The implementation typically follows this adaptive execution loop:
- Goal Definition: The system receives a high-level goal or task from a user.
- Tool Provisioning: The agent is given access to a defined set of external tools and integrations.
- Adaptive Execution Loop: The agent continuously cycles through:
- Assessing its current state against the overall goal.
- Using the LLM to predict the most logical next action or tool to use.
- Executing the predicted action and observing the outcome.
- Updating its internal state and memory with the new information.
- Iterative Refinement: The implementation supports “gradient configuration,” allowing its behavior to be improved over time with natural language feedback from a domain expert, rather than requiring code changes.
11. Known Uses
- Dynamic Lead Scoring: Analyzing hundreds of subtle, unstructured signals—such as hiring patterns, technology stack, leadership changes, and market timing—to predict lead quality in a way that is impossible to map with fixed rules.
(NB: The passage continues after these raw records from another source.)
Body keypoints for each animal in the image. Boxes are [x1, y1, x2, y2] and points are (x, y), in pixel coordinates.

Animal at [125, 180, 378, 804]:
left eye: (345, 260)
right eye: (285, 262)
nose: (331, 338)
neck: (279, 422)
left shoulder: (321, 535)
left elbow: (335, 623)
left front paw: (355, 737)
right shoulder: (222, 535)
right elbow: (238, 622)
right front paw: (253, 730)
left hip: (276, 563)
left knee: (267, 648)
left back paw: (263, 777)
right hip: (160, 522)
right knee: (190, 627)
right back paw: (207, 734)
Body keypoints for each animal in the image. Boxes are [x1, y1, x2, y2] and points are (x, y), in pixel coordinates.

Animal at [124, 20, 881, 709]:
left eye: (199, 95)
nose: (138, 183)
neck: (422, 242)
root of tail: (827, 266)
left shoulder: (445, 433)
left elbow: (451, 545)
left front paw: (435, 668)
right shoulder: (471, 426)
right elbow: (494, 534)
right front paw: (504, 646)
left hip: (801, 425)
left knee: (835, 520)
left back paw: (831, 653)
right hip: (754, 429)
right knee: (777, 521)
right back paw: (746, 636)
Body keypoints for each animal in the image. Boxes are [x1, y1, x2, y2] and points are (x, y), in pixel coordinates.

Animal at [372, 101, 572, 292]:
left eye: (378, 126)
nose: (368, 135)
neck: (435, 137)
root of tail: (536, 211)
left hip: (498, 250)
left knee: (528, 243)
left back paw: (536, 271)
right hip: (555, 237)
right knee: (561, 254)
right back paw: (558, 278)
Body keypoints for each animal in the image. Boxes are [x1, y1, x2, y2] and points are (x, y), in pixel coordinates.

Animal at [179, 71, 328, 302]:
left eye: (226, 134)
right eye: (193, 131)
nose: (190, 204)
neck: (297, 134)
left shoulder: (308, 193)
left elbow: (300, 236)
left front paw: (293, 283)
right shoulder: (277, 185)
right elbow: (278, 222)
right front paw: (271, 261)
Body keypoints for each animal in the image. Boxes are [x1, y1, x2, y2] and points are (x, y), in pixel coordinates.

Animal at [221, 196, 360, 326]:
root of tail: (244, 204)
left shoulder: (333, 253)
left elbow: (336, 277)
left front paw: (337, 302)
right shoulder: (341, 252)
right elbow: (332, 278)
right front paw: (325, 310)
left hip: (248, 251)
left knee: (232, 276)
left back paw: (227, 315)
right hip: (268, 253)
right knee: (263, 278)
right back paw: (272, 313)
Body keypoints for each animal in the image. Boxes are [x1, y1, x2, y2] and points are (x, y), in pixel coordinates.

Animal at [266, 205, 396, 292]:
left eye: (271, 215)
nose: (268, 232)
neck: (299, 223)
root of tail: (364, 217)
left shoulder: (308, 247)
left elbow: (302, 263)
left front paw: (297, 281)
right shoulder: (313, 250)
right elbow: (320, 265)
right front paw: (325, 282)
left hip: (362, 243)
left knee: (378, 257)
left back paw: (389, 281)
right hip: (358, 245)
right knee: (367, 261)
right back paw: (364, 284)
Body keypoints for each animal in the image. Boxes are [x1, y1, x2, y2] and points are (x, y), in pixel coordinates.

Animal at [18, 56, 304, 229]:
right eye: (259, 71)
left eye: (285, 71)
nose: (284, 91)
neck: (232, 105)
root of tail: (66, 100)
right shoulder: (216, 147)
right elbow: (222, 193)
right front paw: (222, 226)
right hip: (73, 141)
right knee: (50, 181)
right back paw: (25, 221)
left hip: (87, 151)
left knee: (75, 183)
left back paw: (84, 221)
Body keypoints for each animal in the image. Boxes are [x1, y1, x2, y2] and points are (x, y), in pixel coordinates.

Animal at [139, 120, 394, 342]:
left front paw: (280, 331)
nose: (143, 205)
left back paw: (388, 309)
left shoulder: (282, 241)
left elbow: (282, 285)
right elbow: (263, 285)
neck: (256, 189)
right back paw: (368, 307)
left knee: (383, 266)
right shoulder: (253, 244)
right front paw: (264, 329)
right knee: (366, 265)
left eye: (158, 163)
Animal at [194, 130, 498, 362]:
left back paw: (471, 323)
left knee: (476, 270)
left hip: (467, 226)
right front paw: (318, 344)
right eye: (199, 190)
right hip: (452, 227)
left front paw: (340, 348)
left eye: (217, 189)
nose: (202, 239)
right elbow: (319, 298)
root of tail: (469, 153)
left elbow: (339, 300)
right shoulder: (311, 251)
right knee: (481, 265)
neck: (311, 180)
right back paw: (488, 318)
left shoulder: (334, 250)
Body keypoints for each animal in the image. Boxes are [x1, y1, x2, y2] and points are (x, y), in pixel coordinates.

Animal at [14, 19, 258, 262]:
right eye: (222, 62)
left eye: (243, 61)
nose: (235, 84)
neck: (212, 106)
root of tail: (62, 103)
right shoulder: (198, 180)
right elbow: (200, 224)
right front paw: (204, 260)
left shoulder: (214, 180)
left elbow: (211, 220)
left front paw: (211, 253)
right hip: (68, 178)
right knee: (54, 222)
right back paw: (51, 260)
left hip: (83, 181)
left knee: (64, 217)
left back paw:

- Multi-Channel Customer Relationship Management: Synthesizing customer interactions across email, support tickets, and sales calls to form a semantic understanding of a customer’s journey and intent, allowing it to predict deal-critical risks or upsell opportunities.
- High-Quality Research: Dynamically adapting a research strategy for a task like M&A analysis. An agent might begin with financial analysis but pivot to focus on intellectual property law or regulatory risk upon discovering new, critical information during the process.
12. Related Patterns
- Function Calling (Tool Use): An essential enabling pattern. The agentic system predicts which function to call and with what parameters to progress toward its goal.
- Orchestrator-Worker Model: A specific, advanced implementation of this pattern where a central agent predicts and delegates sub-tasks to a pool of specialized worker agents.
- Emergent Cooperation: A beneficial consequence of this pattern in a multi-agent environment. The agents’ predictive and semantic understanding allows them to collaborate in novel, unplanned ways.
- Human-in-the-Loop (HIL): A crucial governance pattern often used in conjunction with this one. It requires human approval for critical actions predicted by the agent, mitigating the risk of non-deterministic behavior.
- Sequential Task Execution: A contrasting workflow pattern. This pattern follows a predefined, linear sequence of steps, whereas the Agentic System (Prediction-Based) pattern determines its steps dynamically.